== Quoted text

Hopefully you are not really using the water pipe for a ground for your
electrical service. Hopefully your plumbing is just bonded to the
electrical ground. Dont even think about using this for lightning
protection. Nothing like having lightning run in on your plumbing while
taking a bath or have it run in on yor ground and eat about $7K worth of
test equipment(my bad).

Jimmie

Jimmie

DE KB3OPR

I am an electrician by craft. The US National Electric Code Requires
that underground metal water piping on the premise be used as a grounding
electrode for the electrical system. There is no way around it. No
matter how fast people talk you cannot avoid using an underground metal
piping system as a grounding electrode unless the electrical inspector is
incompetent.
--
Tom Horne



Tom you are confusing grounding with bonding, the plumbing should be
bonded to ground but not used for ground, at least this is getting to be
the rule in most places. I know that using the plumbing for ground is
still acceptaable in places and in a lot of places it is still acceptable
if if the local code permitted it at the time it was
installed(grandfathering)..



An electrician confusing grounding and bonding - that is pretty funny.

From the US National Electrical Code
“250.50 Grounding Electrode System
All grounding electrodes as described in 250.52(A)(1) through (A)(6) that
are present at each building or structure served shall be bonded together
to form the grounding electrode system.”

“250.52(A)(1) Metal Underground Water Pipe”
(10 feet or more metal in earth)

Using underground metal water pipe as a grounding electrode is REQUIRED.

====

What this exercise asks:
1. List every parenthetical remark in the grounding discussion that is written in ordinary words rather than as a code section designator.
2. Extend the discussion of grounding and bonding of water pipes beyond its final line.

== Given data

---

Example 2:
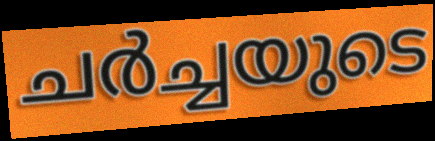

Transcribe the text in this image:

ചർച്ചയുടെ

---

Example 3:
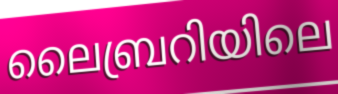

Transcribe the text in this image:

ലൈബ്രറിയിലെ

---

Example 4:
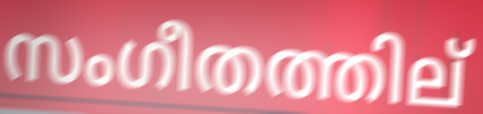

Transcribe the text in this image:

സംഗീതത്തില്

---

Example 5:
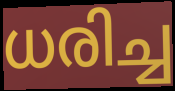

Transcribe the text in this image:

ധരിച്ചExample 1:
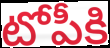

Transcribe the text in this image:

టోపీకి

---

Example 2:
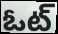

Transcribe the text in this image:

ఓట్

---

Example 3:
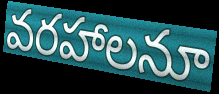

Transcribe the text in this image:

వరహాలనూ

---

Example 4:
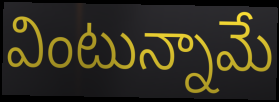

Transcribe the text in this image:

వింటున్నామే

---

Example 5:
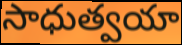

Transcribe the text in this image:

సాధుత్వయా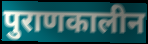
पुराणकालीनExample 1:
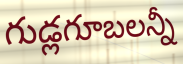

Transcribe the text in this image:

గుడ్లగూబలన్నీ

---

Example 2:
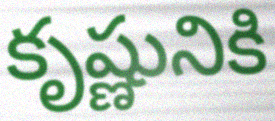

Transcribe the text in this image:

కృష్ణునికి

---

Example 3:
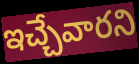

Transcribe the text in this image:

ఇచ్చేవారని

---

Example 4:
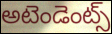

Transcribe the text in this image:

అటెండెంట్స్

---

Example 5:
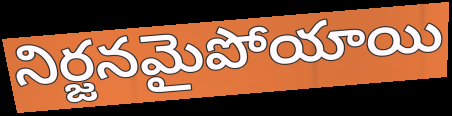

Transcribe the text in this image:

నిర్జనమైపోయాయి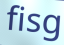
fisg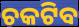
ଚକଟିବ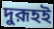
দুরূহই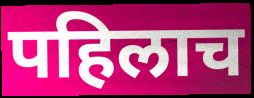
पहिलाच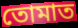
তোমাত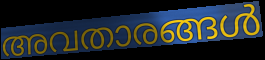
അവതാരങ്ങൾ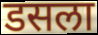
डसला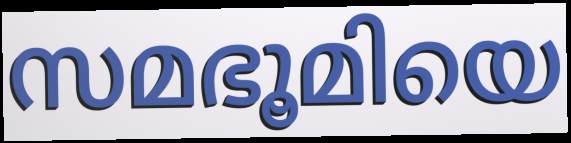
സമഭൂമിയെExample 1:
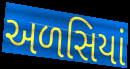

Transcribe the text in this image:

અળસિયાં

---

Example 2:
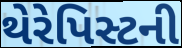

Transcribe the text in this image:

થેરેપિસ્ટની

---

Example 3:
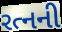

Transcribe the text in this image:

રત્નની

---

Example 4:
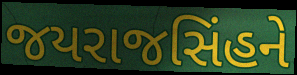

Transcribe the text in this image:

જયરાજસિંહને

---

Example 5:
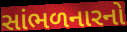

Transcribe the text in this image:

સાંભળનારનો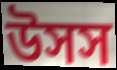
উসস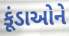
કૂંડાઓને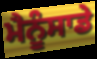
ਮੈਨੂੰਸਾਡੇ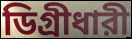
ডিগ্রীধারী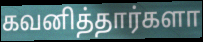
கவனித்தார்களா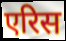
एरिसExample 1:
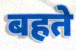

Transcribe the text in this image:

बहते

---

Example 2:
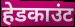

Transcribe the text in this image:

हेडकाउंट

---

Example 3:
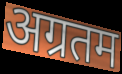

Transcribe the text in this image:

अग्रतम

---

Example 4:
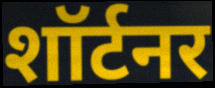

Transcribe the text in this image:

शॉर्टनर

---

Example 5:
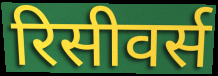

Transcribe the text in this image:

रिसीवर्सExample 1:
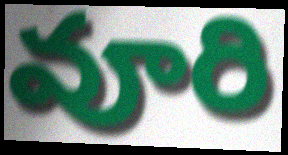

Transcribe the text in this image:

వూరి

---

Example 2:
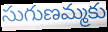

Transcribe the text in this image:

సుగుణమ్మకు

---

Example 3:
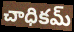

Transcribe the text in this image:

చాధికమ్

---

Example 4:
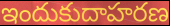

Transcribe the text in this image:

ఇందుకుదాహరణ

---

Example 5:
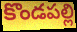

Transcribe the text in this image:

కొండపల్లి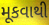
મૂકવાથી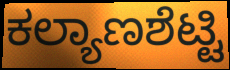
ಕಲ್ಯಾಣಶೆಟ್ಟಿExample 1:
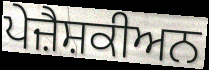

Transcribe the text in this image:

ਪੇਜ਼ੈਸ਼ਕੀਅਨ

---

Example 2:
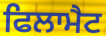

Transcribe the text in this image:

ਫਿਲਾਮੈਟ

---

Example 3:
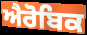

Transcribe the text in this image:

ਐਰੋਬਿਕ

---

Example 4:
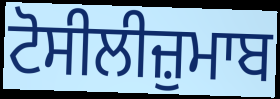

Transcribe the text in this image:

ਟੋਸੀਲੀਜ਼ੁਮਾਬ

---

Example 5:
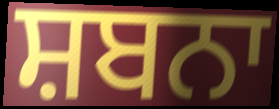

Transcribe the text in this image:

ਸ਼ਬਨਾ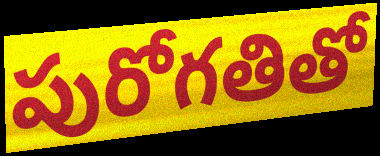
పురోగతితో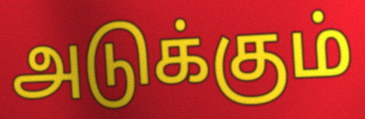
அடுக்கும்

====

Answers for the tasks:
1.
- my bad
- grandfathering
- 10 feet or more metal in earth

2.
And this has been a requirement for a very long time. Local codes may be
different from the NEC, but it is unlikely they are different on this.

And if you just "bond" metal water pipe it will work as a grounding
electrode anyway.

--
bud--


True enough but there is a difference, grounding is connecting to earth
bonding is tying conductive structures together so they are at equal
potential. Ground is a single point that everything else is bonded. Ground
should be a stucture that the qualified electrician should be familar with
not plumbing that may or may not be intact. If you dont believe me just try
to get an electrical inspection on a new home without a ground rod
installed.

BTW the NEC is a minimum standard not a guide on how to wire your house.or
perform grounding and bonding.

You wouldnt believe what electricians dont know, like checking phase
rotation before turning on a new 200KW UPS. or megging out lines before
turning on new parking lot lights or making sure a generator is not
backfeeding a line before working on it. All things I have seen electricans
screw up in the past year.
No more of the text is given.